Author : Yu.M. Berezansky,Y.G. Kondratiev
Publisher : Springer Science & Business Media
Page : 983 pages
File Size : 52,8 Mb
Release : 2013-06-29
Category : Mathematics
ISBN : 9789401105095
The Russian edition of this book appeared 5 years ago. Since that time, many results have been improved upon and new approaches to the problems investigated in the book have appeared. But the greatest surprise for us was to discover that there exists a large group of mathematicians working in the area of the so-called White Noise Analysis which is closely connected with the essential part of our book, namely, with the theory of generalized functions of infinitely many variables. The first papers dealing with White Noise Analysis were written by T. Hida in Japan in 1975. Later, this analysis was devel oped intensively in Japan, Germany, U.S.A., Taipei, and in other places. The related problems of infinite-dimensional analysis have been studied in Kiev since 1967, and the theory of generalized functions of infinitely many variables has been in vestigated since 1973. However, due to the political system in the U.S.S.R., contact be tween Ukrainian and foreign mathematicians was impossible for a long period of time. This is why, to our great regret, only at the end of 1988 did one of the authors meet L. Streit who told him about the existence of White Noise Analysis. And it become clear that many results in these two theories coincide and that, in fact, there exists a single theory and not two distinct ones.

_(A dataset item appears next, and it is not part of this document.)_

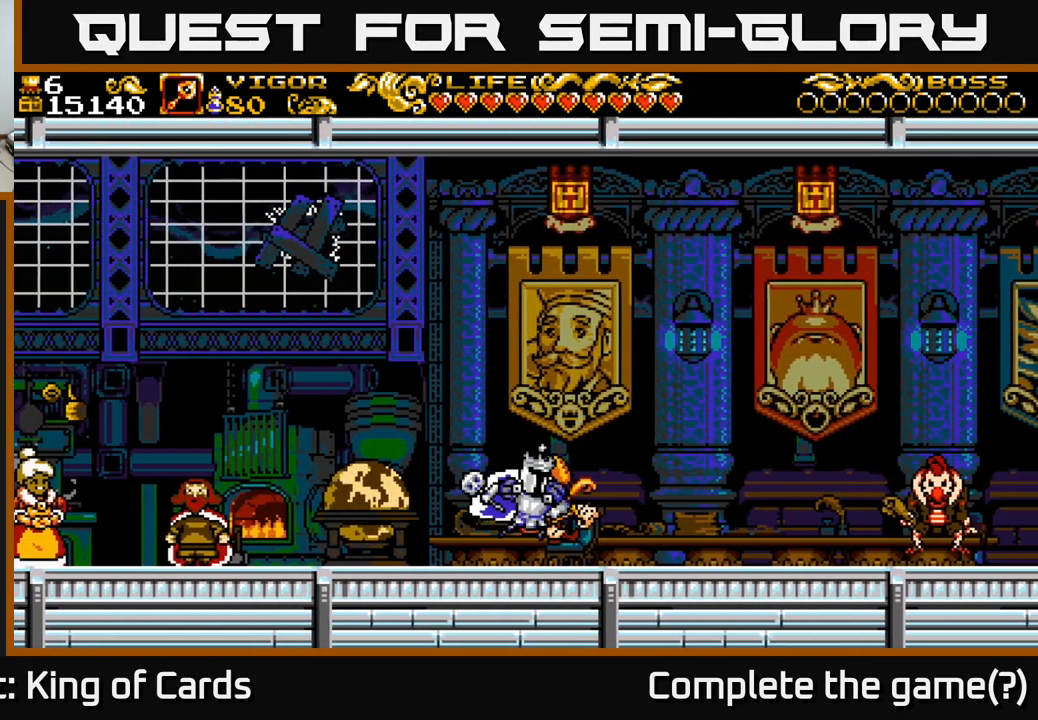
{"buttons": ["DPAD_RIGHT"], "left_stick": "center", "right_stick": "center", "events": [[400, "A", "down"], [500, "A", "up"]]}
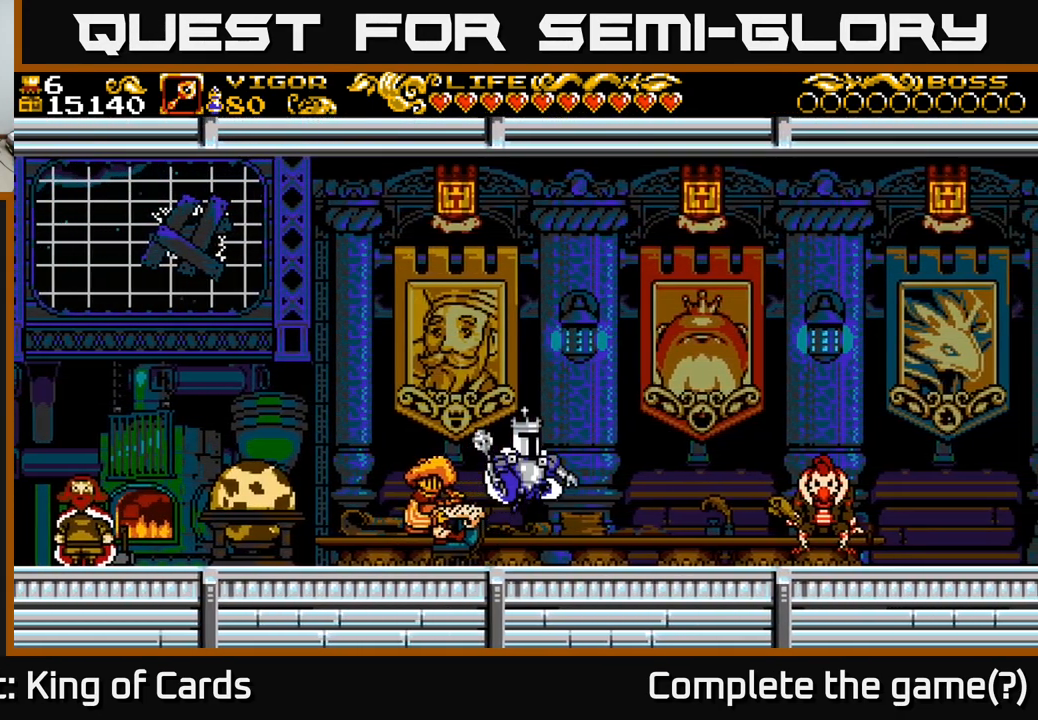
{"buttons": ["DPAD_RIGHT"], "left_stick": "center", "right_stick": "center", "events": []}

Author : Akihito Hora,Nobuaki Obata
Publisher : Springer Science & Business Media
Page : 384 pages
File Size : 49,6 Mb
Release : 2007-07-05
Category : Science
ISBN : 9783540488637
This is the first book to comprehensively cover quantum probabilistic approaches to spectral analysis of graphs, an approach developed by the authors. The book functions as a concise introduction to quantum probability from an algebraic aspect. Here readers will learn several powerful methods and techniques of wide applicability, recently developed under the name of quantum probability. The exercises at the end of each chapter help to deepen understanding.
Author : Peter B. Gilkey
Publisher : CRC Press
Page : 315 pages
File Size : 45,9 Mb
Release : 2003-12-17
Category : Mathematics
ISBN : 9781135440749
A great deal of progress has been made recently in the field of asymptotic formulas that arise in the theory of Dirac and Laplace type operators. Asymptotic Formulae in Spectral Geometry collects these results and computations into one book. Written by a leading pioneer in the field, it focuses on the functorial and special cases methods of computing asymptotic heat trace and heat content coefficients in the heat equation. It incorporates the work of many authors into the presentation, and includes a complete bibliography that serves as a roadmap to the literature on the subject. Geometers, mathematical physicists, and analysts alike will undoubtedly find this book to be the definitive book on the subject
Author : Ion Colojoara,Ciprian Foiaş
Publisher : CRC Press
Page : 254 pages
File Size : 55,5 Mb
Release : 1968
Category : Mathematics
ISBN : 0677014805
Author : Gregory Berkolaiko,Robert Carlson,Stephen A. Fulling
Publisher : American Mathematical Soc.
Page : 322 pages
File Size : 53,9 Mb
Release : 2006
Category : Quantum graphs
ISBN : 9780821837658
This volume is a collection of articles dedicated to quantum graphs, a newly emerging interdisciplinary field related to various areas of mathematics and physics. The reader can find a broad overview of the theory of quantum graphs. The articles present methods coming from different areas of mathematics: number theory, combinatorics, mathematical physics, differential equations, spectral theory, global analysis, and theory of fractals. They also address various important applications, such as Anderson localization, electrical networks, quantum chaos, mesoscopic physics, superconductivity, optics, and biological modeling.